Harry Buhrman joins Royal Netherlands Academy of Arts and Sciences

Quantum researcher Harry Buhrman joins the Royal Netherlands Academy of Arts and Sciences (KNAW). The KNAW is the most relevant Dutch society of top scientists. Together with seventeen other researchers, Buhrman will be installed as a new Academy member.

Publication date
30 Apr 2020

Quantum researcher Harry Buhrman joins the Royal Netherlands Academy of Arts and Sciences (KNAW). The KNAW is the most relevant Dutch society of top scientists. Together with seventeen other researchers, Buhrman will be installed as a new Academy member. Buhrman is affiliated with the CWI and the University of Amsterdam. He is also director and founder of research institute QuSoft, which focuses on the development of quantum software and applications of quantum computers and quantum networks.

Buhrman receives the KNAW membership for his exceptional scientific achievements.

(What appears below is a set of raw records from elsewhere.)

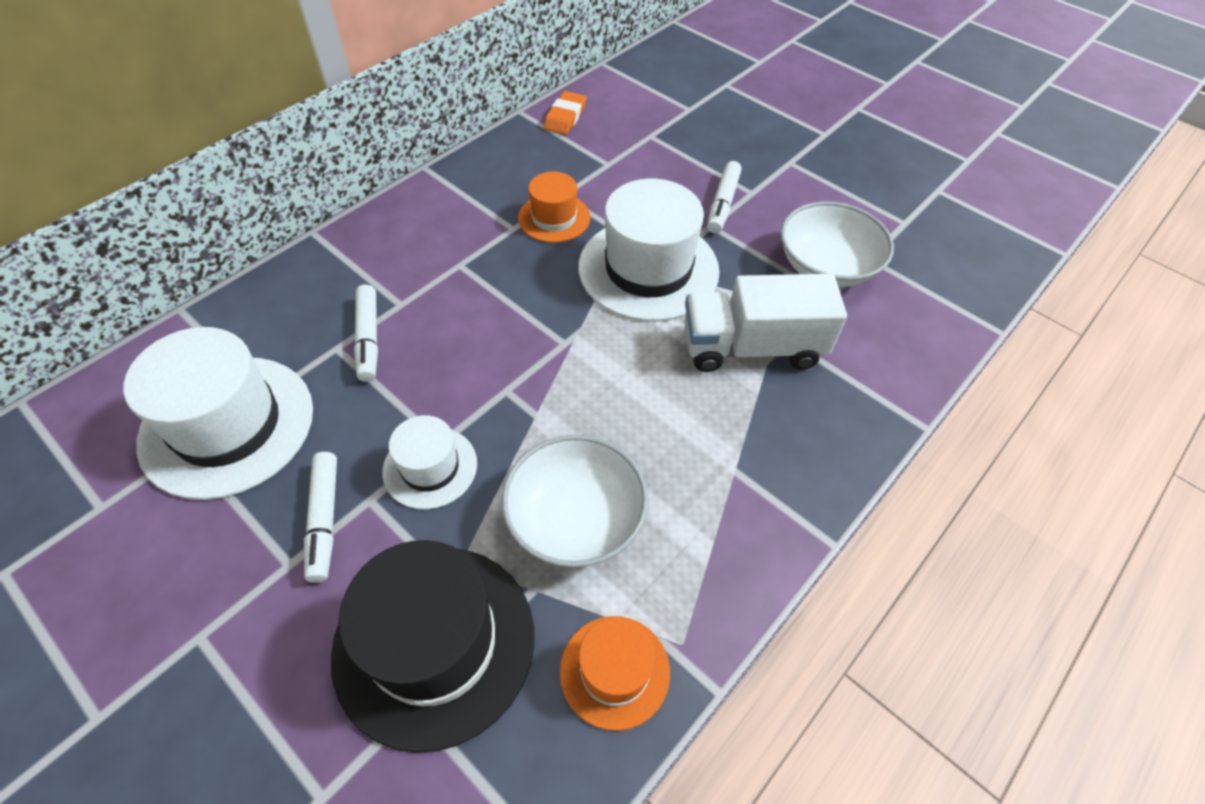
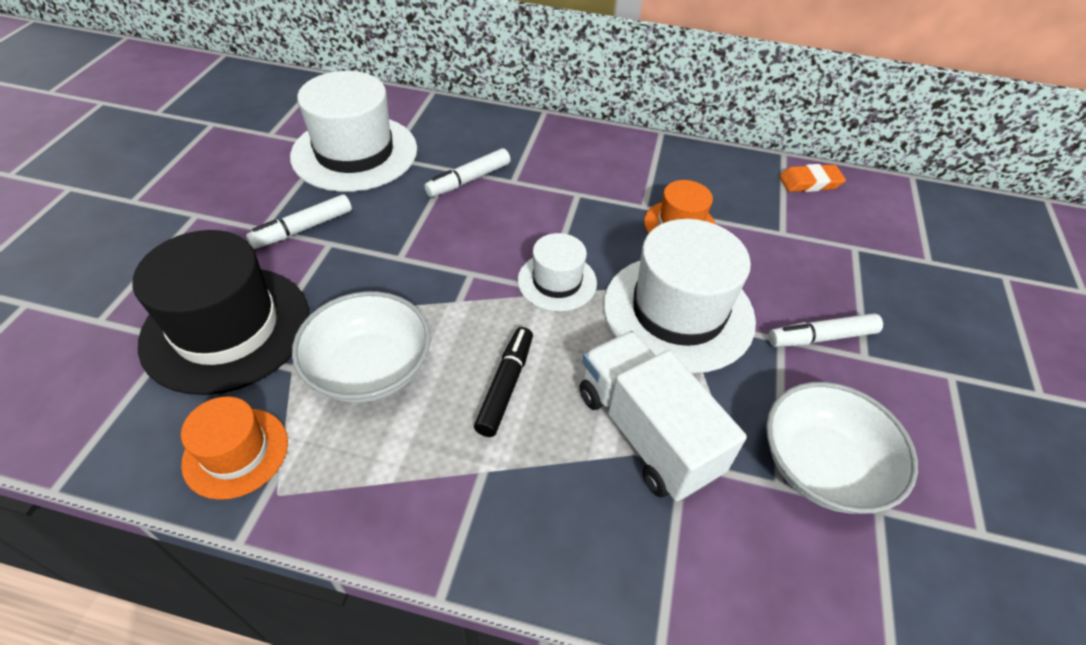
camera: 60 degrees right, 5 degrees down
white hat [382,415,477,510] -> white hat moved to [517,233,597,312]
none -> black marker [474,327,533,437]

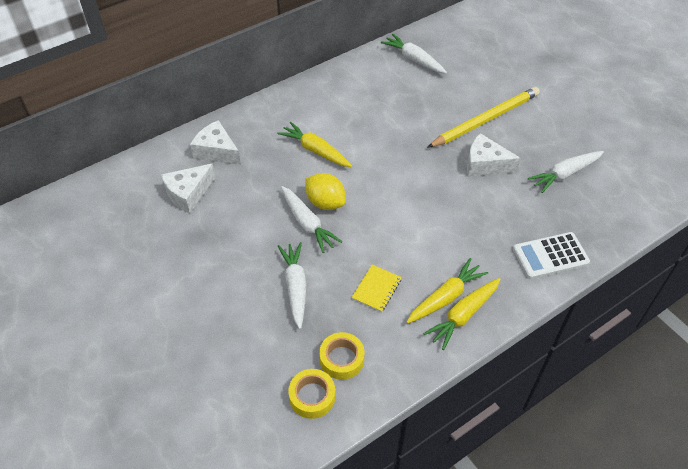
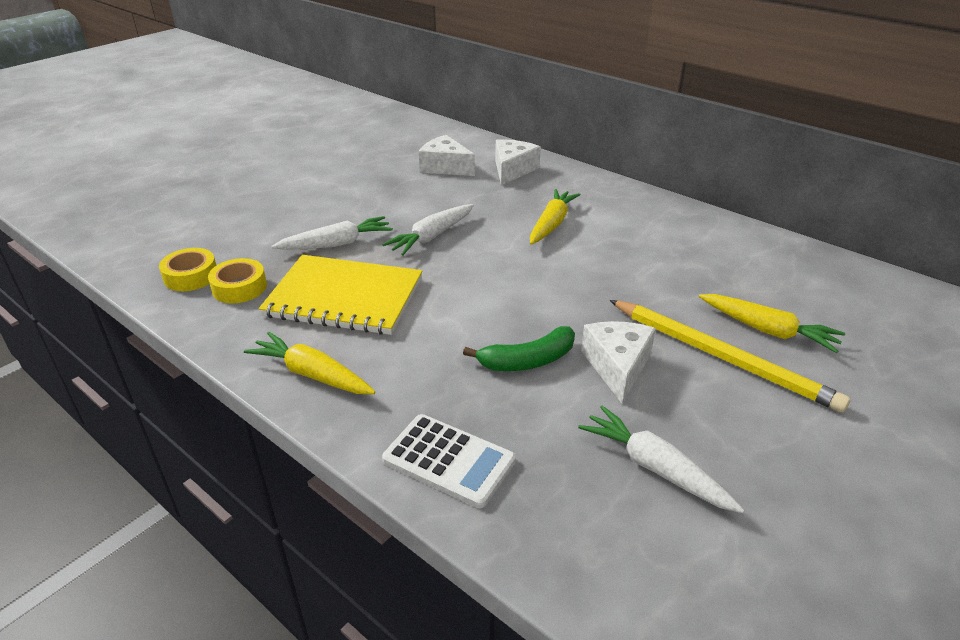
camera: 75 degrees right, 15 degrees down
yellow lemon [305,173,346,210] -> none
yellow notebook [352,265,402,312] -> yellow notebook [259,255,422,335], size x2.28
white carrot [381,34,447,74] -> none
yellow carrot [406,258,488,323] -> yellow carrot moved to [699,294,845,353]
white calculator [513,232,590,279] -> white calculator turned 150 degrees clockwise [382,414,516,508]
none -> green banana [463,326,575,371]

His research focuses on the interface of computer science, mathematics and physics. The common thread in his career is the understanding of the computing power and possibilities of computers and communication networks. Buhrman achieves this by designing new algorithms and communication protocols, and by developing techniques that demonstrate their optimality. He gained international fame for his work on quantum communication and quantum lower bounds.

Programming future computers
Back in the early 1990's, mathematician Peter Shor was the first to come up with a useful and practical algorithm for a quantum computer, allowing to crack codes faster. From that moment on, this area of quantum research gained tremendous momentum.

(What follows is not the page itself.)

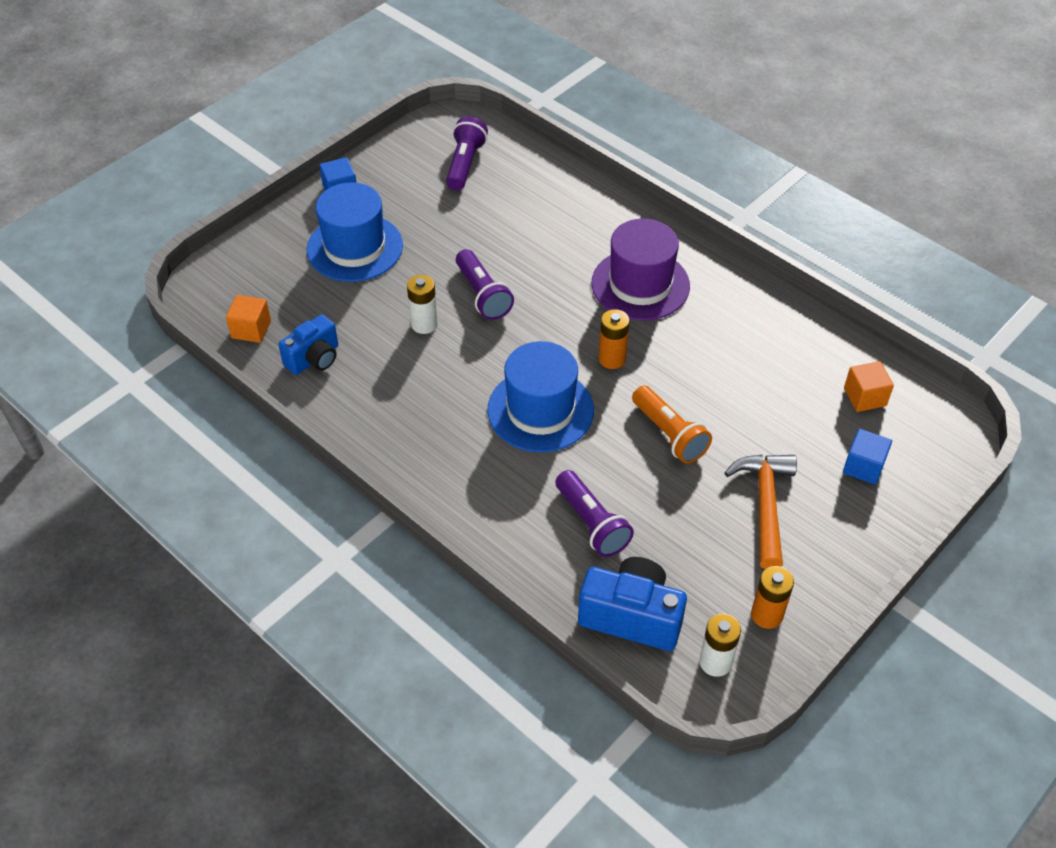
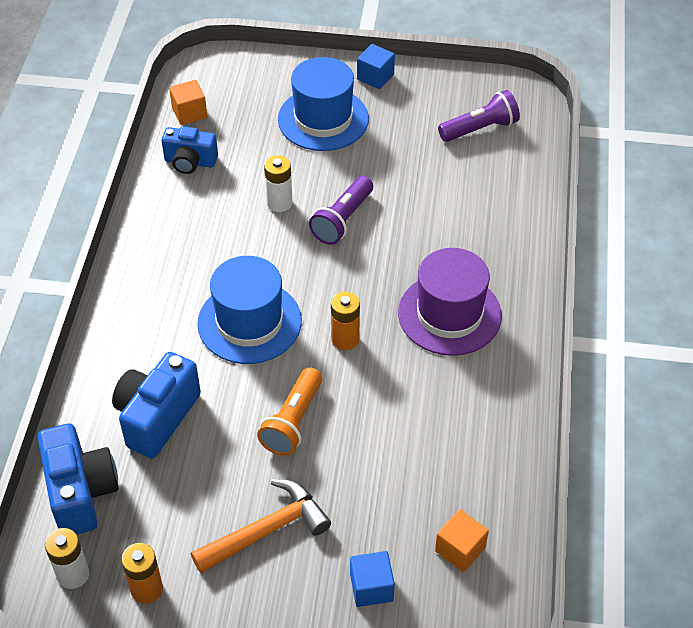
camera: 55 degrees right, 0 degrees up
purple flashlight [555,470,634,557] -> blue camera [112,352,201,458]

Buhrman became fascinated by the possibilities of quantum computers and quantum communication. He discovered that quantum bits, the building blocks of quantum computers, can also be instrumental when used as information carriers. Despite that it was already known that it is impossible to compress a random message into fewer quantumbits than conventional classical bits he showed that some distributing problems can be solved with less quantum communication than classical communication.

An example of this is the so-called agenda problem, where two parties want to make an appointment and are able to do so with much less quantum than classical communication. An efficient quantum solution of the well-known Doodle.

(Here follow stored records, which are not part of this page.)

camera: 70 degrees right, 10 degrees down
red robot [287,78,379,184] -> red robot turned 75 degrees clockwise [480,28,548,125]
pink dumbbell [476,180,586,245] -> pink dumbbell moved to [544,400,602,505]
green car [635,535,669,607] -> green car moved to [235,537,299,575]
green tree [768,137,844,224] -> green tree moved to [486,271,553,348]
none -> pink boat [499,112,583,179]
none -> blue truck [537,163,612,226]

“It may sound crazy to describe protocols for computers and communication networks that do not yet exist,” says Buhrman. “But in fact, it’s nothing new and very relevant." He refers to Dutch computer pioneer Edsger Dijkstra. Already in the 1950’s, while at the institute currently known as CWI, Dijkstra designed applications for a computer that still was being developed.

Dijkstra devised algorithms and applications that could not yet be run on a computer, since they were at that time not available. An example is Dijkstra’s algorithm that calculates the shortest route from A to B. Nowadays, all navigation systems work with a variant of his algorithm. “It is also very important nowadays to already write programs and come up with applications for quantum computers that are not yet here.”

Quantum view
At an early age, Buhrman knew that he wanted to become a scientist. As a ten-year-old, he saw a television broadcast about programming, his interest in computers was awakened. Buhrman: "The fact that you can cleverly give a device a large number of commands and that these are then literally executed fascinated me”.

Although other disciplines such as biology, chemistry and physics also intrigued him, Buhrman was one of the first in the Netherlands to study computer science. In the meantime, he has come into contact with these fields again, because quantum computing can also be applied there. "I think it's wonderful that through my knowledge of quantum computing I can also be of value for these other disciplines. Simulating biological or chemical processes, for example, is something quantum computers can do better than classical computers. Another beautiful side effect is that by looking at classical problems through 'quantum glasses' we can sometimes take a smart turn and find solutions that would otherwise not be possible".

New infrastructure
In 2015 Buhrman founded the quantum research institute QuSoft, with which he wants to develop applications for quantum computers that will be available in the near future. “You can't do anything with a computer without software. QuSoft is the first institute in the Netherlands in this field and belongs to the world top. But only QuSoft is not enough, we must continue to emphasize the importance of quantum software,” says Buhrman.

Although quantum computers will only be able to run software in about ten years’ time, Buhrman believes that we need to make this this a major effort now. Buhrman: “It requires a completely new infrastructure, way of thinking, and programming to be able to develop quantum applications. For this we need a lot of manpower and therefore need to train a new generation of researchers.”